### Work required
Your answer must be an exact copy of the listing that follows, with all pictures omitted.
BEGIN Given information
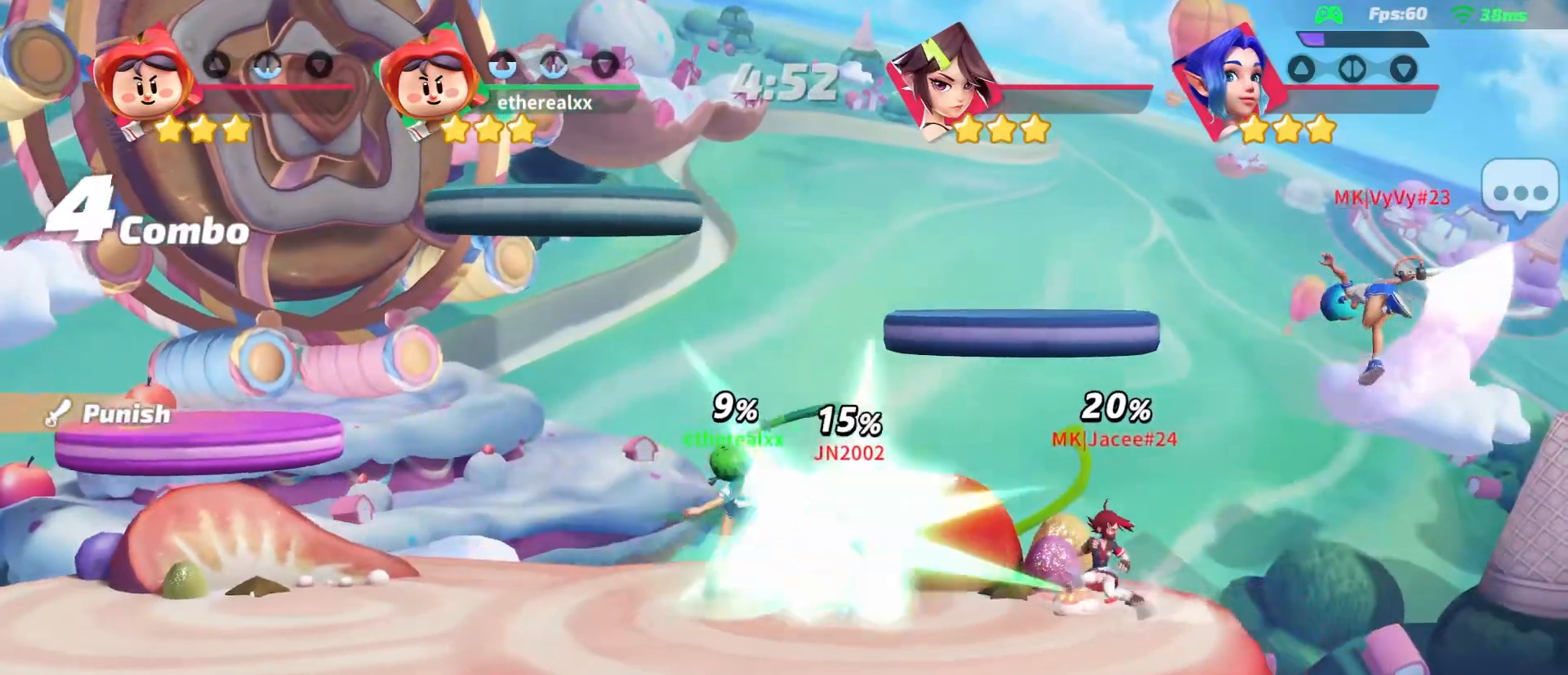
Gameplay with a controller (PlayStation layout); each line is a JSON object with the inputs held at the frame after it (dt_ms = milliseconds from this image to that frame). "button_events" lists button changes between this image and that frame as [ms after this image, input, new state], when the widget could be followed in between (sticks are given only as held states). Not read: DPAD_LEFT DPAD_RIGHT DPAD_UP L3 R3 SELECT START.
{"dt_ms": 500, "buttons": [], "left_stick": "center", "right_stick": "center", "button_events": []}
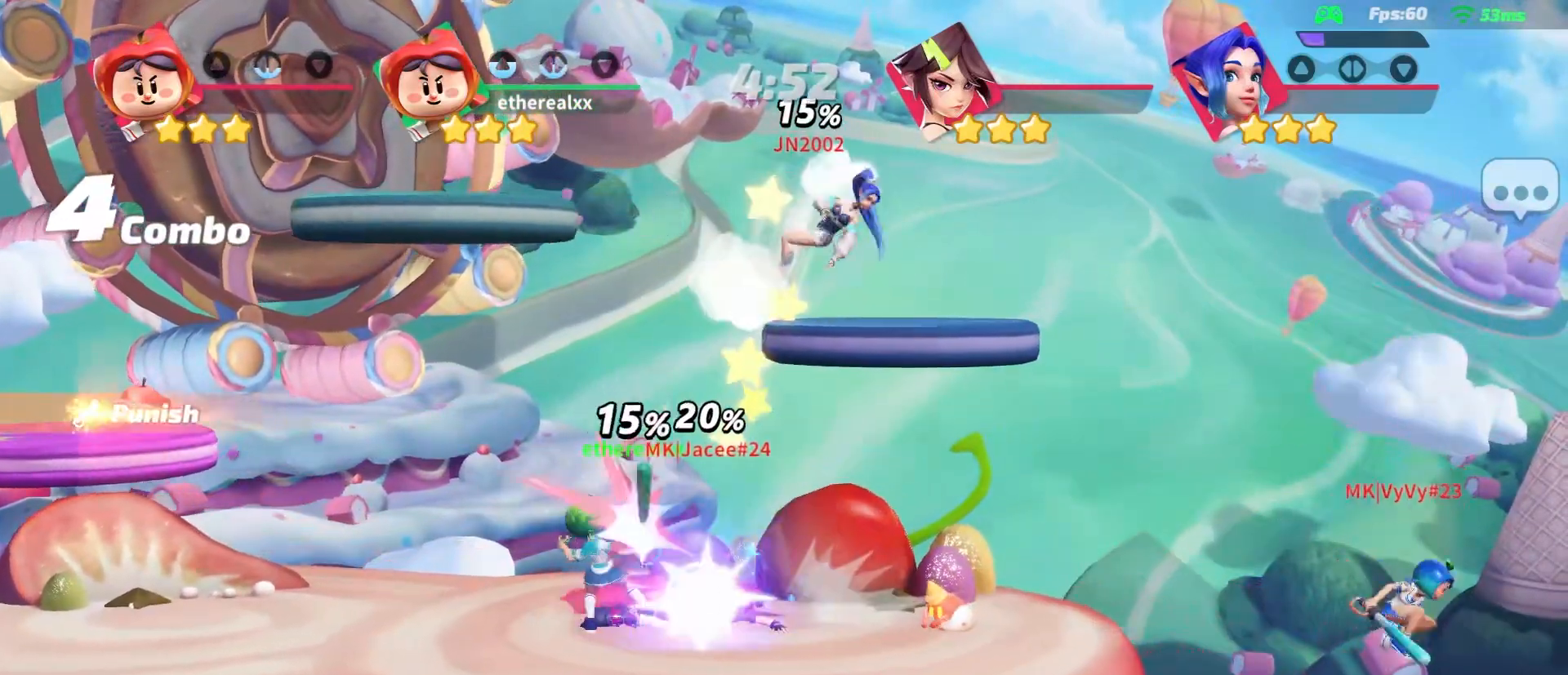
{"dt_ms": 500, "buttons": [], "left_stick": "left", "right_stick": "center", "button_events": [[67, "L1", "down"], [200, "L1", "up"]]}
END Given information
### Response area
Gameplay with a controller (PlayStation layout); each line is a JSON object with the inputs held at the frame after it (dt_ms = milliseconds from this image to that frame). "button_events" lists button changes between this image and that frame as [ms after this image, input, new state], when the widget could be followed in between (sticks are given only as held states). Not read: DPAD_LEFT DPAD_RIGHT DPAD_UP L3 R3 SELECT START.
{"dt_ms": 500, "buttons": [], "left_stick": "center", "right_stick": "center", "button_events": []}
{"dt_ms": 500, "buttons": [], "left_stick": "left", "right_stick": "center", "button_events": [[67, "L1", "down"], [200, "L1", "up"]]}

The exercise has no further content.